Elderly SS guard handed 2-year suspended sentence
A German court on Thursday convicted a 93-year-old former SS private of being an accessory to murder at the Stutthof concentration camp, where he served as a guard in the final months of World War II. He was given a two-year suspended sentence.
Bruno Dey was convicted of 5,232 counts of accessory to murder by the Hamburg state court, the news agency dpa reported. That is equal to the number of people believed to have been killed at Stutthof during his service there in 1944 and 1945.
Because he was 17 and 18 at the time of his crimes, Dey’s case was heard in juvenile court.
The trial opened in October.
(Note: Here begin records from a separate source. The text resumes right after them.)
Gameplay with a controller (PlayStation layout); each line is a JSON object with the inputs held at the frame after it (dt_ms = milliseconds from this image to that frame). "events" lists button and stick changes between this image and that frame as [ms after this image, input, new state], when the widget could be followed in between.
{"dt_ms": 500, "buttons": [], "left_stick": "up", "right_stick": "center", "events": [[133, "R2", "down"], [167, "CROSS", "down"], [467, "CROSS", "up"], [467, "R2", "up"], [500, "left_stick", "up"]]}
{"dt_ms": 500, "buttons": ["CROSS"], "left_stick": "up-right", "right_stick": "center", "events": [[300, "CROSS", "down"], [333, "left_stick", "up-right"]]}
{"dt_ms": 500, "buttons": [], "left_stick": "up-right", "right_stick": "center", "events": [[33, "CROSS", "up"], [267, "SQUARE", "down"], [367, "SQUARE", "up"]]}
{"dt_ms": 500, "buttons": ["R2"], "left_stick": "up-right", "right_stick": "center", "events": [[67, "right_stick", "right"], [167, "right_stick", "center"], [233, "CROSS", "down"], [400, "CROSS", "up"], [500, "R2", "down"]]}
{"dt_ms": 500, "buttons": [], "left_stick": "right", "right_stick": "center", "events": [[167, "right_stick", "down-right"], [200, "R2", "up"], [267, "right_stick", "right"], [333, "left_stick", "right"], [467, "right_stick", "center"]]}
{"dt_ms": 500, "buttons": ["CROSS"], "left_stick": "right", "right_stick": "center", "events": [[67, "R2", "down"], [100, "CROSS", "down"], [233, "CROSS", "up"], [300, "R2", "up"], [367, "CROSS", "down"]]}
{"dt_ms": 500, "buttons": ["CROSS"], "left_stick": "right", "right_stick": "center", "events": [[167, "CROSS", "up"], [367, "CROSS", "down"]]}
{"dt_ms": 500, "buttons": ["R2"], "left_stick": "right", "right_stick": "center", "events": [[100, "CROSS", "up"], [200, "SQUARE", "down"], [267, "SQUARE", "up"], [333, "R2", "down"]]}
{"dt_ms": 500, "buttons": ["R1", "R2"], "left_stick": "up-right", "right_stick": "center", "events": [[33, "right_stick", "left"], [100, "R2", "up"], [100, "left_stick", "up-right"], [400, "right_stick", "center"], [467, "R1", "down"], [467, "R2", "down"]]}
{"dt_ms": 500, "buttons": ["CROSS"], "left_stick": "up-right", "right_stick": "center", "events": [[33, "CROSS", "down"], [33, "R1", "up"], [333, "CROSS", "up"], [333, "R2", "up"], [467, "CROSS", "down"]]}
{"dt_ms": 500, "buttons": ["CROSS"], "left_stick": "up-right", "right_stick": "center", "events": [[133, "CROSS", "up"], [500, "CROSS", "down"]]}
In a closing statement this week, the German retiree apologized for his role in the Nazis’ machinery of destruction, saying “it must never be repeated.”
China calls consulate remarks ‘malicious slander’ by US
China said Thursday that “malicious slander” is behind an order by the U.S. government to close its consulate in Houston, Texas, maintaining that its officials never operated outside ordinary diplomatic rules.
Foreign ministry spokesperson Wang Wenbin said the move against the consulate, the first one China opened in the U.S. after the establishment of diplomatic ties in 1979, goes against the basic norms of international relations.
Wang dismissed U.S. allegations of espionage and intellectual property theft, calling them “completely malicious slander.”
The U.S. on Tuesday ordered the consulate closed within 72 hours, alleging that Chinese agents had tried to steal data from facilities in Texas, including the Texas A&M medical system and The University of Texas MD Anderson Cancer Center in Houston.